By focusing on games and game developers, Adobe may well have picked up an “Extra Life” token just prior to Mozilla taking a life from it. So my gut feeling is it’s not game over for Flash … just yet. I do get a growing sense of it clinging on by its fingertips though and if focusing on games doesn’t start generating a decent level of revenue for Adobe, that extra life token may simply have delayed the inevitable.

4 thoughts on “Is it “game over” for Flash?

  1. Personally, I don’t think Adobe should be relying on games revenue. They need to relying on the revenue from their tools. The uptake of upgrades to the Flash IDE is poor because it isn’t good enough as an animation tool anymore, and it’s a terrible development tool. If they’re serious about Flash for Games, I’d like to see them really focus on the Flash IDE as a game production tool, introducing a level editor, sprite sheet exporter (which they are doing), physics engine integration and so on. If you look at the proliferation of “game-maker” style tools, then you can see where they should be aiming – some of them are even built in AIR, primarily because of the lack of decent tooling in Flash itself!

    They could also do themselves a massive favour and fix JSFL, so that the community can write plugins without having to jump through a million hoops.

  2. This is the first that I heard of Firefox disabling plugins by default. However, a closer look at the description of the functionality on, shows that it will just disable out of date plugins. Chrome does the same thing, which can be annoying anytime I come across a QuickTime video as Quicktime always seems to be out of date. The big difference with Chrome is that it auto-updates Flash so that it is never out of date.
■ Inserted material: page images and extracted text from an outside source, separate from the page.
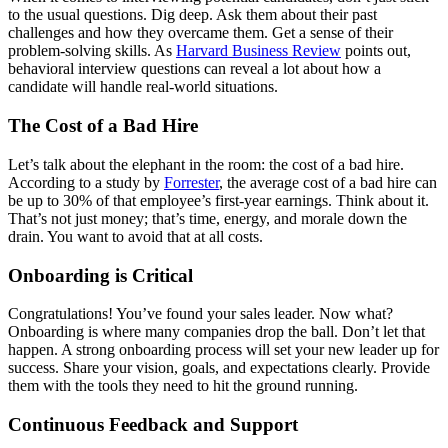
to the usual questions. Dig deep. Ask them about their past
challenges and how they overcame them. Get a sense of their
problem-solving skills. As
Harvard Business Review
points out,
behavioral interview questions can reveal a lot about how a
candidate will handle real-world situations.
The Cost of a Bad Hire
Let’s talk about the elephant in the room: the cost of a bad hire.
According to a study by
Forrester
, the average cost of a bad hire can
be up to 30% of that employee’s first-year earnings. Think about it.
That’s not just money; that’s time, energy, and morale down the
drain. You want to avoid that at all costs.
Onboarding is Critical
Congratulations! You’ve found your sales leader. Now what?
Onboarding is where many companies drop the ball. Don’t let that
happen. A strong onboarding process will set your new leader up for
success. Share your vision, goals, and expectations clearly. Provide
them with the tools they need to hit the ground running.
Continuous Feedback and Support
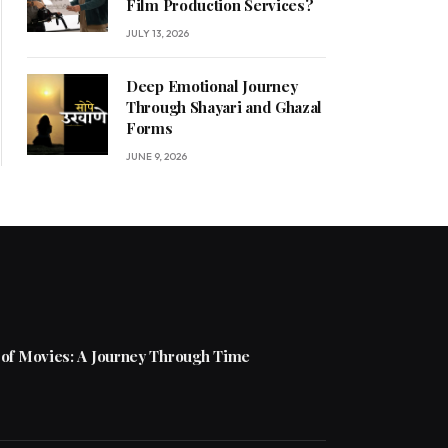
Film Production Services?
JULY 13, 2026
Deep Emotional Journey
Through Shayari and Ghazal
Forms
JUNE 9, 2026
 of Movies: A Journey Through Time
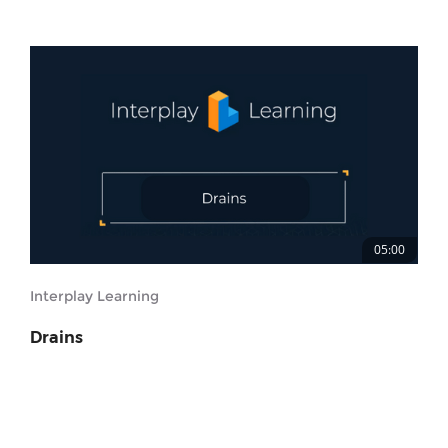
05:00
Interplay Learning
Drains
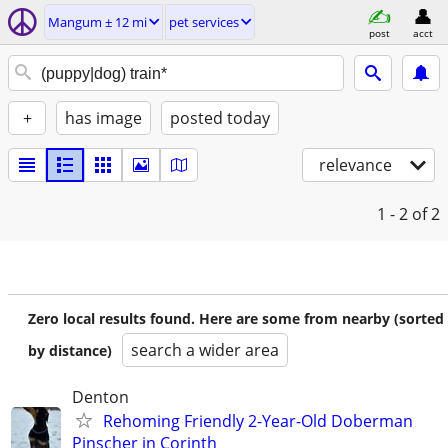
Mangum ± 12 mi
pet services
post
acct
+
has image
posted today
relevance
1 - 2
of 2
Zero local results found. Here are some from nearby (sorted
search a wider area
by distance)
Denton
Rehoming Friendly 2-Year-Old Doberman
Pinscher in Corinth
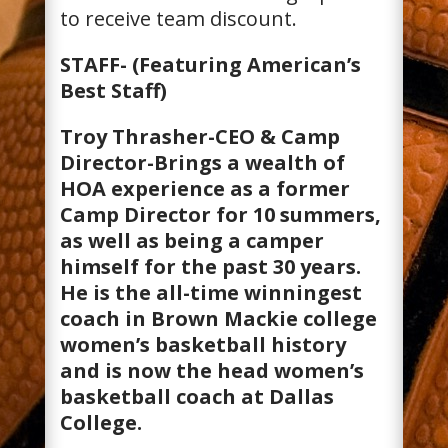
to receive team discount.
STAFF- (Featuring American’s
Best Staff)
Troy Thrasher-CEO & Camp
Director-Brings a wealth of
HOA experience as a former
Camp Director for 10 summers,
as well as being a camper
himself for the past 30 years.
He is the all-time winningest
coach in Brown Mackie college
women’s basketball history
and is now the head women’s
basketball coach at Dallas
College.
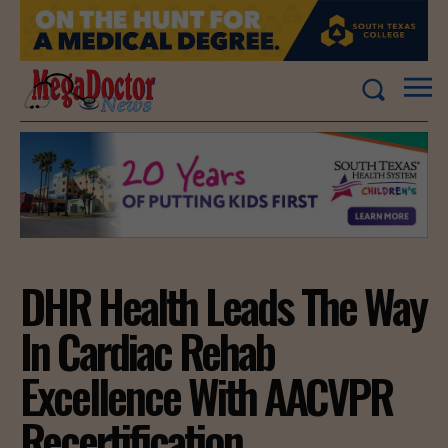
DHR Health Leads The Way
In Cardiac Rehab
Excellence With AACVPR
Recertification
However, with Flash Player 11.2 that shouldn’t be as big of an issue since the player will auto-update in the background. However, my understanding is that auto-updates it is currently Windows only.
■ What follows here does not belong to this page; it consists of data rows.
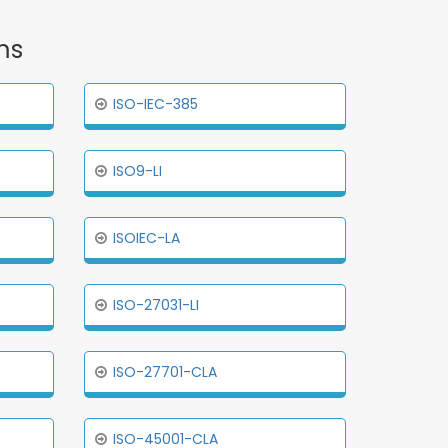
ms
ISO-IEC-385
ISO9-LI
ISOIEC-LA
ISO-27031-LI
ISO-27701-CLA
ISO-45001-CLA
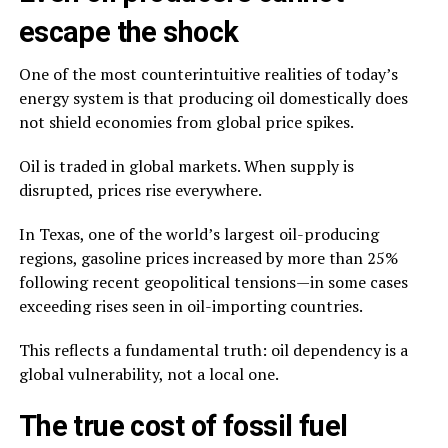
escape the shock
One of the most counterintuitive realities of today’s
energy system is that producing oil domestically does
not shield economies from global price spikes.
Oil is traded in global markets. When supply is
disrupted, prices rise everywhere.
In Texas, one of the world’s largest oil-producing
regions, gasoline prices increased by more than 25%
following recent geopolitical tensions—in some cases
exceeding rises seen in oil-importing countries.
This reflects a fundamental truth: oil dependency is a
global vulnerability, not a local one.
The true cost of fossil fuel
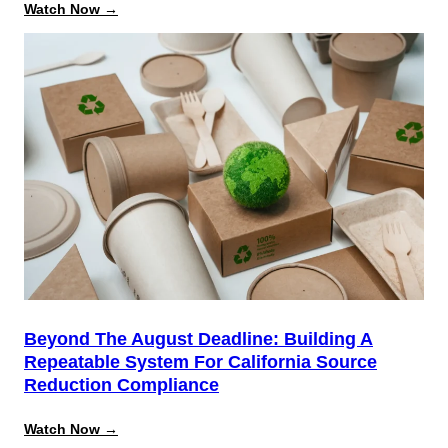
:
Watch Now →
Data
Model
&
Object
Relationship
Mastery:
Open
Admin
Training
Beyond The August Deadline: Building A
Repeatable System For California Source
Reduction Compliance
:
Watch Now →
Beyond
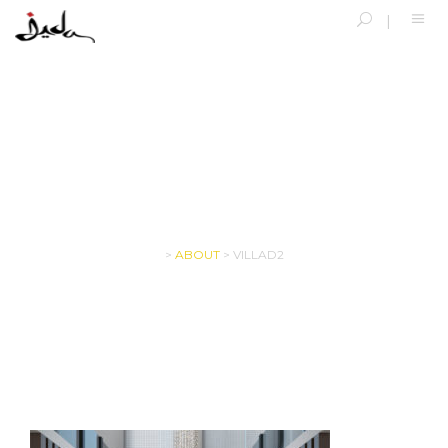
VILLAD2
>
ABOUT
>
VILLAD2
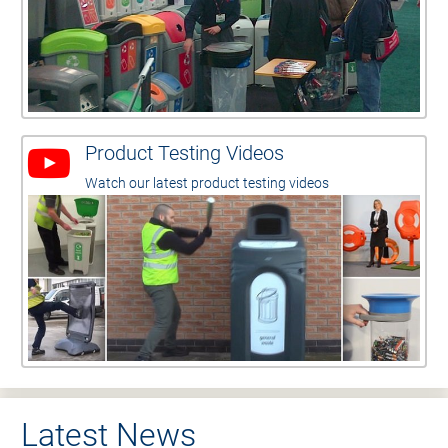
Product Testing Videos
Watch our latest product testing videos
Latest News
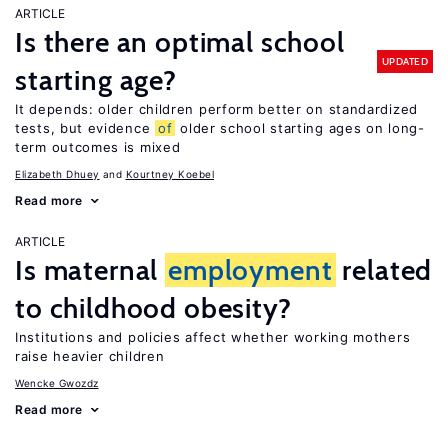
ARTICLE
Is there an optimal school
UPDATED
starting age?
It depends: older children perform better on standardized
tests, but evidence
of
older school starting ages on long-
term outcomes is mixed
Elizabeth Dhuey
Kourtney Koebel
Read more
ARTICLE
Is maternal
employment
related
to childhood obesity?
Institutions and policies affect whether working mothers
raise heavier children
Wencke Gwozdz
Read more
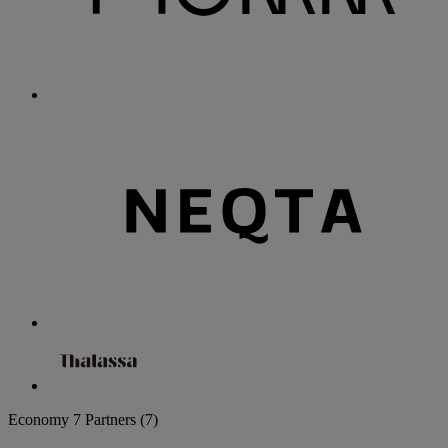
Economy
7 Partners
(7)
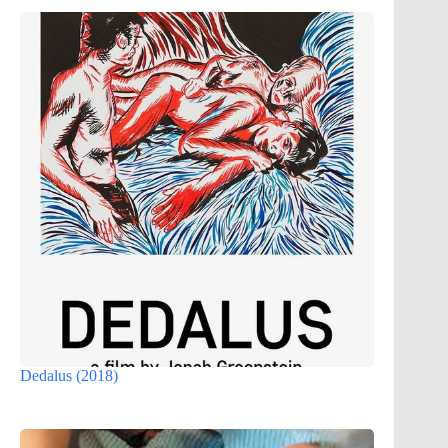
Dedalus (2018)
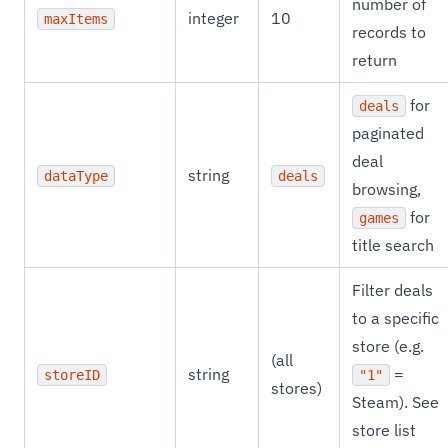
number of
integer
10
maxItems
records to
return
for
deals
paginated
deal
string
dataType
deals
browsing,
for
games
title search
Filter deals
to a specific
store (e.g.
(all
string
=
storeID
"1"
stores)
Steam). See
store list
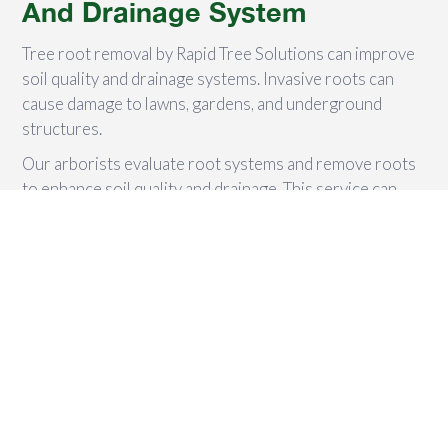
And Drainage System
Tree root removal by Rapid Tree Solutions can improve
soil quality and drainage systems. Invasive roots can
cause damage to lawns, gardens, and underground
structures.
Our arborists evaluate root systems and remove roots
to enhance soil quality and drainage. This service can
help prevent water damage during heavy rainfall and
provide necessary care for trees to flourish.
We Clear Off Ugly Roots
Clearing off unsightly roots is vital for a safer and
visually appealing outdoor space. Leaving roots can be
dangerous and hinder new plant growth. Rapid Tree
Solutions' arborists use advanced techniques and
equipment to safely and efficiently remove tree roots.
  3. I agree that Flash is not the best of platforms, but it’s become a standard on the web. Allot of websites use Flash in some form or another and that is going to keep Flash alive. HTML5 is far from complete and still doesn’t fill the gap that Flash has made, Flash is going to be replaced but it won’t be Unity or HTML5 (In their current states) as they are styled in a way that most Flash developers (That’s who we are converting after all) won’t be able to use easily. Flash is still a big part of the internet and will be until an identical tool which does more replaces it. I love Flash as a Games Developer and would love to see it get some healthy competition. This article and many like it do prove that Flash is still an important part of the internet!

  4. Visited Dice today. By searching for “actionscript” I got 55 results. Few months ago it was about a hundred more (150+). Make no mistake Flash is declining rapidly. Few years from now it will probably be obsolete. Time to move on to other platforms.